Overview
This model was built as a part of my Machine Learning I course at KEDGE Business School. After accidentally losing playlist data from a shared family Spotify account, I developed a two-stage machine learning classification system to reconstruct the original playlists by predicting which user each song belonged to and what year it was added.
Problem Statement
A mixed family Spotify account had playlists from multiple users merged together.
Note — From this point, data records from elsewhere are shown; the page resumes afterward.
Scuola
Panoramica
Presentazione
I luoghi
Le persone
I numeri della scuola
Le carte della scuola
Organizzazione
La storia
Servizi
The challenge was to:
- •Identify which songs belonged to which family member
- •Predict the approximate year each song was added
- •Reconstruct the original personalized playlists
Data
- •Source: Spotify API (audio features, track metadata)
- •Size: 3,500 labelled 100 unlabelled songs with 22 audio features each
- •Features: Danceability, energy, valence, tempo, acousticness, etc.
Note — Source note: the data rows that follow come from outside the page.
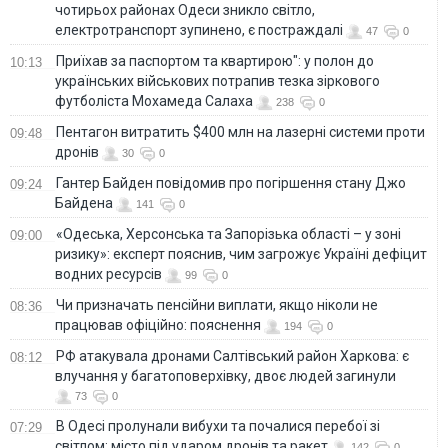
чотирьох районах Одеси зникло світло,
електротранспорт зупинено, є постраждалі
47
0
Приїхав за паспортом та квартирою": у полон до
10:13
українських військових потрапив тезка зіркового
футболіста Мохамеда Салаха
238
0
Пентагон витратить $400 млн на лазерні системи проти
09:48
дронів
30
0
Гантер Байден повідомив про погіршення стану Джо
09:24
Байдена
141
0
«Одеська, Херсонська та Запорізька області – у зоні
09:00
ризику»: експерт пояснив, чим загрожує Україні дефіцит
водних ресурсів
99
0
Чи призначать пенсійни виплати, якщо ніколи не
08:36
працював офіційно: пояснення
194
0
РФ атакувала дронами Салтівський район Харкова: є
08:12
влучання у багатоповерхівку, двоє людей загинули
73
0
В Одесі пролунали вибухи та почалися перебої зі
07:29
світлом: місто під ударом дронів та ракет
142
0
- •Labels: User (4 family members), Year added (2018-2024)
Approach
Two-Stage Classification
- •
Stage 1 - User Prediction
- •Feature engineering from audio attributes
- •Tested multiple classifiers (Random Forest, XGBoost, SVM)
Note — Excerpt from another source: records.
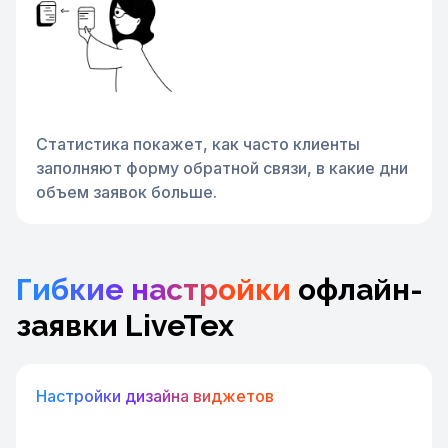
Статистика покажет, как часто клиенты
заполняют форму обратной связи, в какие дни
объем заявок больше.
Гибкие настройки
офлайн-
заявки LiveTex
Настройки дизайна виджетов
- •Best model: Random Forest with 97.28% accuracy
- •
Stage 2 - Year Prediction
- •Time-based features combined with audio features
- •Gradient Boosting chosen for year prediction
- •Achieved 87.14% accuracy
Validation Strategy
- •Stratified 5-fold cross-validation
- •Classification report
Results & Impact
- •User Classification: 97% accuracy
- •Year Prediction: 87% accuracy
- •Successfully reconstructed 4 personalized playlists
Key Learnings
- •Audio features alone carry significant user preference signals
- •Feature importance analysis revealed danceability and valence as top predictors
- •Pipeline architecture enables easy extension to new users